TO BE SUNG AT ATHENS.

Hither! Olympian gods to our choice dance, and make your grace to descend thereon and to glorify it, ye who in sacred Athens visit the city's incensed centre-stone, and her famed market-place of splendid ornament; receive ye violet-entwinëd crowns and drink-offerings of spring-gathered herbs, and look on me who am come from the house of Zeus with my bright song a second time unto the ivy-crownëd god, whom we call Bromios, even the god of clamorous shout.

To sing the offspring[1] of the Highest and of Kadmeän mothers am I come.

In Argive Nemea the prophet of the god overlooketh not the branch of palm, what time with the opening of the chamber of the Hours, the nectarous plants perceive the fragrant spring[2].

Then, then are strown over the face of the eternal earth the lovely violet-tufts, then are roses twined in hair, then sound to the flute's accompaniment voices of song, then sound our choice hymns unto the honour of bright-filleted Semele …

[Footnote 1: Dionysos, son of Zeus and of Semele, daughter of Kadmos.]

[Footnote 2: Bockh has suggested the following ingenious explanation of this passage.

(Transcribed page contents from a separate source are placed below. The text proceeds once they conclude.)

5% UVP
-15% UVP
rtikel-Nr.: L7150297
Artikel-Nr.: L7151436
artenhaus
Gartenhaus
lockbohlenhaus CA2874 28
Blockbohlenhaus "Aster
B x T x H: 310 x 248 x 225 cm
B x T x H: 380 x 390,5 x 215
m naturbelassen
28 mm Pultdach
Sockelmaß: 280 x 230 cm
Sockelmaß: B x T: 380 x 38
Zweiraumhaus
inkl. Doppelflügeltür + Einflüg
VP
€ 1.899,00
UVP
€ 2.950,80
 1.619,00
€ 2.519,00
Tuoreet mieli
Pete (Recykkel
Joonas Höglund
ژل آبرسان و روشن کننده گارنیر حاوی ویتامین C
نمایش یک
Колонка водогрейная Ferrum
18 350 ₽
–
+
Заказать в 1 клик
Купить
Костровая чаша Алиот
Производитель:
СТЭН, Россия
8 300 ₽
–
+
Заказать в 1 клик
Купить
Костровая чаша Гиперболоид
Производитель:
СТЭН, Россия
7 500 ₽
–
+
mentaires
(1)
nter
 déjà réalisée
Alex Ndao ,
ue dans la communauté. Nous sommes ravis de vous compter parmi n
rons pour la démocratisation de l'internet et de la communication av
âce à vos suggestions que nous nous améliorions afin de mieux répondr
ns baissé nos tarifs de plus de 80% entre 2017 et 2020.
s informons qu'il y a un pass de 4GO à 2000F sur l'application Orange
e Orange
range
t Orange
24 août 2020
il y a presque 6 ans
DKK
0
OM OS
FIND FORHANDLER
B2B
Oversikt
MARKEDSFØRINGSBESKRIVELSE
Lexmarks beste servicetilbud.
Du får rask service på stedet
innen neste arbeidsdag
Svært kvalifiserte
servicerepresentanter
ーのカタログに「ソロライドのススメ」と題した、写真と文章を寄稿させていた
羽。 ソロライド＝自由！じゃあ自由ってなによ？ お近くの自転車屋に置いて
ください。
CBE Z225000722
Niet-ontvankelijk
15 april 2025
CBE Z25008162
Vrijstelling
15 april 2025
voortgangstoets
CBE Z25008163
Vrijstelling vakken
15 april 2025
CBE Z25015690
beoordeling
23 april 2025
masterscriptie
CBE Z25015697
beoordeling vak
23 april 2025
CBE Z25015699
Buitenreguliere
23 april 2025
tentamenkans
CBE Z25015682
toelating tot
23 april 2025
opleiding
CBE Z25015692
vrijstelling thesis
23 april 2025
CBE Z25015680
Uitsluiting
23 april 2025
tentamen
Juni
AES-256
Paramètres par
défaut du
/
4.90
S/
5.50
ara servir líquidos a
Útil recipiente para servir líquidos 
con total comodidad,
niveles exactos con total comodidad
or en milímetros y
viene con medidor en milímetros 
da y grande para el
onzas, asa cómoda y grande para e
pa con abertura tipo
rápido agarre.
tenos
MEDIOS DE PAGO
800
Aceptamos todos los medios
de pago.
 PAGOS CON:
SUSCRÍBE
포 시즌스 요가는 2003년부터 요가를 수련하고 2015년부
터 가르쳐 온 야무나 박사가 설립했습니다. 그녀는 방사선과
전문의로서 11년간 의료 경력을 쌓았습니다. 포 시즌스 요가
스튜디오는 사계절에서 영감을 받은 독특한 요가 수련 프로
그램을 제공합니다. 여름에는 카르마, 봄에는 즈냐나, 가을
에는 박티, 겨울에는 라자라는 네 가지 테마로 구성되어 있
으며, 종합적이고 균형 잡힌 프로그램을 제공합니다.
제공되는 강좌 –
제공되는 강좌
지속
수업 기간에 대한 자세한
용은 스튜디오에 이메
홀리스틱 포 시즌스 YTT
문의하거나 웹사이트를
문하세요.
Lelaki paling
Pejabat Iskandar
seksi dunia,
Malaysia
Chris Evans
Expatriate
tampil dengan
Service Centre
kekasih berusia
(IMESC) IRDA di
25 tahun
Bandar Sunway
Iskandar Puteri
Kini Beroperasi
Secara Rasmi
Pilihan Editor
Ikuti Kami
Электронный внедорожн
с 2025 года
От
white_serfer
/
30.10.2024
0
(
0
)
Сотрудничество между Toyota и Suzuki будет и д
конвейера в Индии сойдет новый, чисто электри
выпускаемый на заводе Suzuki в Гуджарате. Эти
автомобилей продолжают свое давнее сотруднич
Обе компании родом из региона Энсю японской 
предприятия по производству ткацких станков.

In the temple of Zeus at Nemea grew a sacred palm, and a branch of this was given, together with his crown, to a winner in the Nemean games. Pindar had been at those games in the winter, and means that he, like the priest of the temple, could foresee from the tokens of the branch that spring was approaching, and with spring the vernal Dionysia at Athens.]